Le mardi 28 avril 2026, les eurodéputés ont adopté à très large majorité la première grande réglementation européenne consacrée spécifiquement à la protection des chiens et des chats. Parmi les mesures figure notamment l’interdiction des élevages de chiens et chats dits « hyper types ».
Si la loi est définitivement appliquée telle quelle :
On observe déjà cette tendance dans plusieurs pays européens comme les Pays-Bas, la Norvège, l’Allemagne, où des restrictions existent déjà sur certaines reproductions brachycéphales, mais pas en France.
Mais qu’est-ce que l’hyper type chez les animaux ?
L’hyper type chez les chiens et les chats désigne une exagération excessive de certains traits physiques (nez écrasé, peau extrêmement plissée, dos très long, boîte crânienne déformée…), sélectionnés par l’élevage, au point que cela peut nuire à la santé physique et comportementale ou au bien-être de l’animal.
L’Union européenne interdit donc de croiser des animaux entre eux dans le but d’obtenir des caractères physiques exagérés, entraînant souffrances, maladies et morts précoces.
Quelles en sont les conséquences ?
Les chiens (Bouledogue français, Carlin, Bulldog anglais, Epagneul, King Charles, Shih-Tzu, Dogue de Bordeaux, Chow-Chow, Shar-Pei, entres autres) et les chats (Persan, British Shorthair, Exotic Shorthair, Scottish Fold…) dits « brachycéphales » (face aplatie) en sont les premiers exemples.
Ces chiens et chats souffrent notamment de problèmes respiratoires (on peut noter des « râlements », des ronflements, ils supportent mal les fortes températures et sont donc plus sujets que d’autres au coup de chaleur). Ils souffrent aussi de problèmes cardiaques, et d’obésité parfois.

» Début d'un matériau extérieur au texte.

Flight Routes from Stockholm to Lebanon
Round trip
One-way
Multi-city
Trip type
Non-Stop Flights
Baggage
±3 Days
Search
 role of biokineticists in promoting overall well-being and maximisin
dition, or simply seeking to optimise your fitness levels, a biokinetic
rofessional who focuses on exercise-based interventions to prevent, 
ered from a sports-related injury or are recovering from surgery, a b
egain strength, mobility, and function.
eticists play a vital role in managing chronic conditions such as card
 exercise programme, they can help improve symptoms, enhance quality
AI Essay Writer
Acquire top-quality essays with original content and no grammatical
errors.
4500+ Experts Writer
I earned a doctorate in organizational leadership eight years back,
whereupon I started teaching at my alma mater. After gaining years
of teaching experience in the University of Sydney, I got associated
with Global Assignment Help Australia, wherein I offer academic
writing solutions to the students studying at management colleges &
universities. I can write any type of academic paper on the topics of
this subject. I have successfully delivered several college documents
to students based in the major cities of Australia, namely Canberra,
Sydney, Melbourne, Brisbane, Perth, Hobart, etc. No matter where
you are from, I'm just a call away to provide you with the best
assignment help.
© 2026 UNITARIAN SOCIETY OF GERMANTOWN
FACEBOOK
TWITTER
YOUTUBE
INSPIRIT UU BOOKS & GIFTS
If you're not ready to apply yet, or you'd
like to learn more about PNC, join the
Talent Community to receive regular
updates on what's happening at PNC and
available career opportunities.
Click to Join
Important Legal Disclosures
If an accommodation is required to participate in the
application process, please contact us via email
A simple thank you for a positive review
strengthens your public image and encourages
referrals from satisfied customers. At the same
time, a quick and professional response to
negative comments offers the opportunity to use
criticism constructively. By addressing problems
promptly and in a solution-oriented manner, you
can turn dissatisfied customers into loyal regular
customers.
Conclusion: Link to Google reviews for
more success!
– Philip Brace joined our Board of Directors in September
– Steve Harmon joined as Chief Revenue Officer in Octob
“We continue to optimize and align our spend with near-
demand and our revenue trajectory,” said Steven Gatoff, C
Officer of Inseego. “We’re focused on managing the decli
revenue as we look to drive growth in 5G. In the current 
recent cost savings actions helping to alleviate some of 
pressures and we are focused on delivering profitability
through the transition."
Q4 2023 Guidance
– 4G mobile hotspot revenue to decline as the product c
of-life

Ce ne sont pas les seuls. Les chiens d’apparence néoténique à l’instar du Cavalier King Charles, c’est-à-dire apparence juvénile, un peu comme avec une « bouille » d’éternel bébé. Cela est la conséquence de la réduction du volume de la boîte crânienne à l’origine de la Syringomyélie (maladie neurologique liée à l’étroitesse du crâne).
Les chiens de petite taille comme le Teckel et ceux chez qui on recherche des formes de nanisme (bassets…) rencontrent quant à eux des problèmes dorsaux (hernies).
Chercher à faire des chiens toujours plus petits (Yorkshire terrier, chihuahua) n’est pas sans conséquence sur leur santé.
A cela s’ajoutent, selon les races, des problèmes cutanées, digestifs, oculaires, une impossibilité de reproduction naturelle (césarienne), scoliose…
Il n’y a pas que le physique des animaux hyper typés qui est impacté. Des troubles du comportement peuvent aussi se faire jour : irritabilité, anxiété, agressivité au toucher, réactions agressives liées à l’inconfort, fatigue excessive, difficulté à gérer la frustration…
Et vis-à-vis des congénères : refus de jouer, isolement, baisse des interactions sociales, incompréhensions et conflits entre chiens, peur sociale, réactivité accrue…
Toutes ces pathologies physiques « entraînent des traitements médicaux à vie ou des corrections chirurgicales parfois complexes », souligne l’AFVAC qui ne sont pas systématiquement pris en charge par les assurances.
Peut-on parler de maltraitance ?
OUI, en 2018, déjà, l’Académie vétérinaire de France émettait un avis sur la nécessité de renforcer la prévention et la lutte contre les “hyper types” canins. Selon cette dernière, l’exagération de certains traits physiques, source de douleurs, peut être assimilée à des « maltraitances programmées ».
Et dans la pratique cette reglementation change quoi ?
Pas grand chose, cette nouvelle mesure sur l’interdiction des hyper types est difficile à mettre en œuvre. Il y a déjà plein de lois contre la maltraitance animale et pourtant rien n’est fait.
En réalité, ces croisements continueront tant qu’il existera une demande et un intérêt financier : c’est la logique de l’offre et de la demande. Il est donc essentiel de renforcer la prévention et l’information auprès des particuliers, car le sujet reste encore largement méconnu.
NB : avant d’entrer en vigueur, le texte législatif doit maintenant être adopté par le Conseil Européen.
Ensuite, ce sera à la FCI (Fédération Cynologique Internationale) et à ses clubs de race de faire évoluer l’ensemble des standards de races et de former ses juges à ceux-ci.
Reste aux éleveurs et aux particuliers qui souhaitent adopter à comprendre une chose : pour être beaux, les animaux n’ont pas besoin de souffrir.